पोषण और चयापचय में अंतर्दृष्टि


Role of soil fertility management and bio char on crop yield, quality and food safety.

Pravin Patel

To achieve future food security for increasing the world population, soil management in a sustainable manner will be the challenge. We have to keep soil healthy by good soil fertility management ensures that mineral elements do not become deficient or toxic to plants. Healthy soils have fewer incidences of diseases and pest as compared to unhealthy soil. Farmers are advised to carry out soil analysis before sowing of crops and apply recommended dosages of nutrients in soil as per soil test basis for higher crop production and improving soil health. Now, peoples are conscious for their health so globally more emphasis has been given on organic farming to get safety food. Incorporate crop residue in the field for restoration of plant nutrients. Indiscriminative use of high analysis chemical fertilizers in intensive farming creates multi-nutrient deficiency in soil resulted in low crop production. Integrated farming system seems to be the answer to the problems of increasing food production, for increasing income and for improving nutrition of the small scale farmers with limited resources without any adverse effect on environment and agro- eco-system. Use site specific nutrient management practices for feeding of crop with nutrients as and when needed. Water tables are going down and land degradation and soil salinization are on the rise so educate to farmers to judicious use of water in agriculture.

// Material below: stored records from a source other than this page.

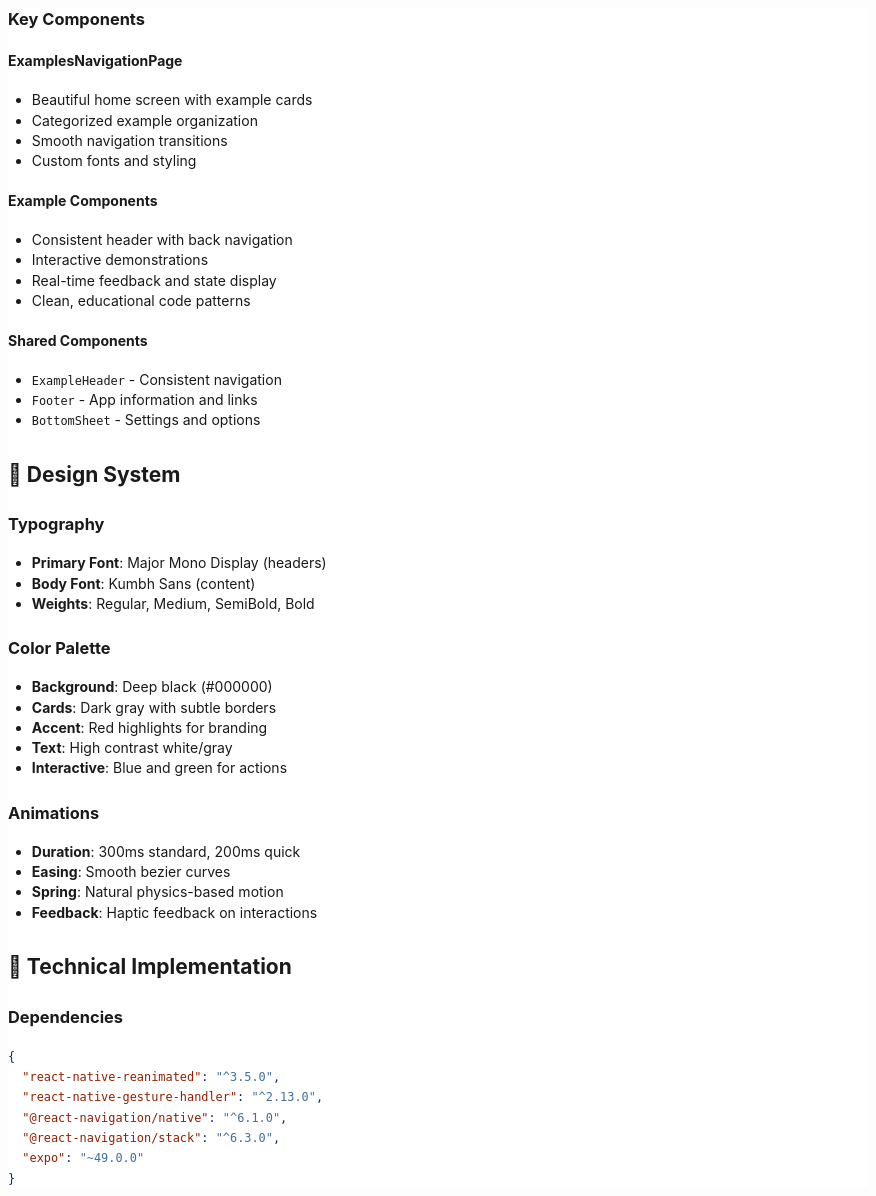 ### Key Components

#### **ExamplesNavigationPage**

- Beautiful home screen with example cards
- Categorized example organization
- Smooth navigation transitions
- Custom fonts and styling

#### **Example Components**

- Consistent header with back navigation
- Interactive demonstrations
- Real-time feedback and state display
- Clean, educational code patterns

#### **Shared Components**

- `ExampleHeader` - Consistent navigation
- `Footer` - App information and links
- `BottomSheet` - Settings and options

## 🎨 Design System

### Typography

- **Primary Font**: Major Mono Display (headers)
- **Body Font**: Kumbh Sans (content)
- **Weights**: Regular, Medium, SemiBold, Bold

### Color Palette

- **Background**: Deep black (#000000)
- **Cards**: Dark gray with subtle borders
- **Accent**: Red highlights for branding
- **Text**: High contrast white/gray
- **Interactive**: Blue and green for actions

### Animations

- **Duration**: 300ms standard, 200ms quick
- **Easing**: Smooth bezier curves
- **Spring**: Natural physics-based motion
- **Feedback**: Haptic feedback on interactions

## 🔧 Technical Implementation

### Dependencies

```json
{
  "react-native-reanimated": "^3.5.0",
  "react-native-gesture-handler": "^2.13.0",
  "@react-navigation/native": "^6.1.0",
  "@react-navigation/stack": "^6.3.0",
  "expo": "~49.0.0"
}
```
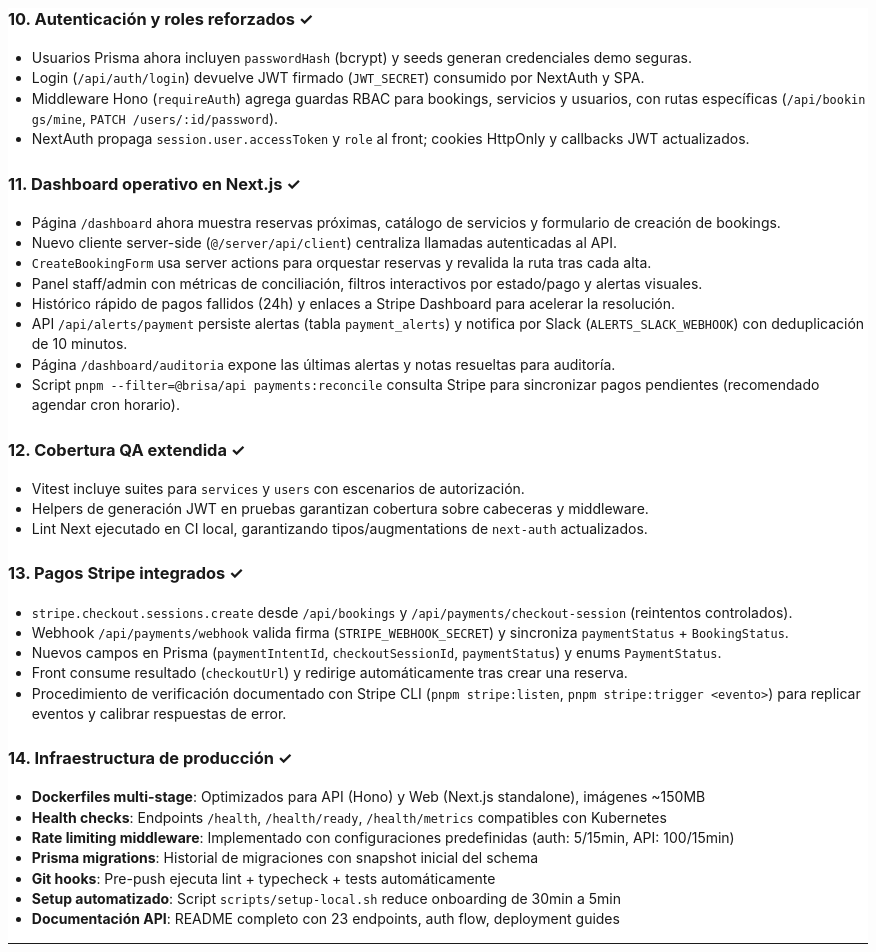 ### 10. **Autenticación y roles reforzados** ✓

- Usuarios Prisma ahora incluyen `passwordHash` (bcrypt) y seeds generan credenciales demo seguras.
- Login (`/api/auth/login`) devuelve JWT firmado (`JWT_SECRET`) consumido por NextAuth y SPA.
- Middleware Hono (`requireAuth`) agrega guardas RBAC para bookings, servicios y usuarios, con rutas específicas (`/api/bookings/mine`, `PATCH /users/:id/password`).
- NextAuth propaga `session.user.accessToken` y `role` al front; cookies HttpOnly y callbacks JWT actualizados.

### 11. **Dashboard operativo en Next.js** ✓

- Página `/dashboard` ahora muestra reservas próximas, catálogo de servicios y formulario de creación de bookings.
- Nuevo cliente server-side (`@/server/api/client`) centraliza llamadas autenticadas al API.
- `CreateBookingForm` usa server actions para orquestar reservas y revalida la ruta tras cada alta.
- Panel staff/admin con métricas de conciliación, filtros interactivos por estado/pago y alertas visuales.
- Histórico rápido de pagos fallidos (24h) y enlaces a Stripe Dashboard para acelerar la resolución.
- API `/api/alerts/payment` persiste alertas (tabla `payment_alerts`) y notifica por Slack (`ALERTS_SLACK_WEBHOOK`) con deduplicación de 10 minutos.
- Página `/dashboard/auditoria` expone las últimas alertas y notas resueltas para auditoría.
- Script `pnpm --filter=@brisa/api payments:reconcile` consulta Stripe para sincronizar pagos pendientes (recomendado agendar cron horario).

### 12. **Cobertura QA extendida** ✓

- Vitest incluye suites para `services` y `users` con escenarios de autorización.
- Helpers de generación JWT en pruebas garantizan cobertura sobre cabeceras y middleware.
- Lint Next ejecutado en CI local, garantizando tipos/augmentations de `next-auth` actualizados.

### 13. **Pagos Stripe integrados** ✓

- `stripe.checkout.sessions.create` desde `/api/bookings` y `/api/payments/checkout-session` (reintentos controlados).
- Webhook `/api/payments/webhook` valida firma (`STRIPE_WEBHOOK_SECRET`) y sincroniza `paymentStatus` + `BookingStatus`.
- Nuevos campos en Prisma (`paymentIntentId`, `checkoutSessionId`, `paymentStatus`) y enums `PaymentStatus`.
- Front consume resultado (`checkoutUrl`) y redirige automáticamente tras crear una reserva.
- Procedimiento de verificación documentado con Stripe CLI (`pnpm stripe:listen`, `pnpm stripe:trigger <evento>`) para replicar eventos y calibrar respuestas de error.

### 14. **Infraestructura de producción** ✓

- **Dockerfiles multi-stage**: Optimizados para API (Hono) y Web (Next.js standalone), imágenes ~150MB
- **Health checks**: Endpoints `/health`, `/health/ready`, `/health/metrics` compatibles con Kubernetes
- **Rate limiting middleware**: Implementado con configuraciones predefinidas (auth: 5/15min, API: 100/15min)
- **Prisma migrations**: Historial de migraciones con snapshot inicial del schema
- **Git hooks**: Pre-push ejecuta lint + typecheck + tests automáticamente
- **Setup automatizado**: Script `scripts/setup-local.sh` reduce onboarding de 30min a 5min
- **Documentación API**: README completo con 23 endpoints, auth flow, deployment guides

---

We have observed in field trial that soil application of corn stover biochar @ 10 MT/ha along with recommended dose of fertilizer (RDF) increased corn dry matter yield & crude protein yield than cluster bean stover biochar, Prosopis julifera wood biochar and farmyard manure. This study highlights the importance of mixing of biochar along with RDF on its synergistic effect on sandy loam soil nutrient retention, OC content and WHC hence, the amendment value of biochar in sandy loam soil.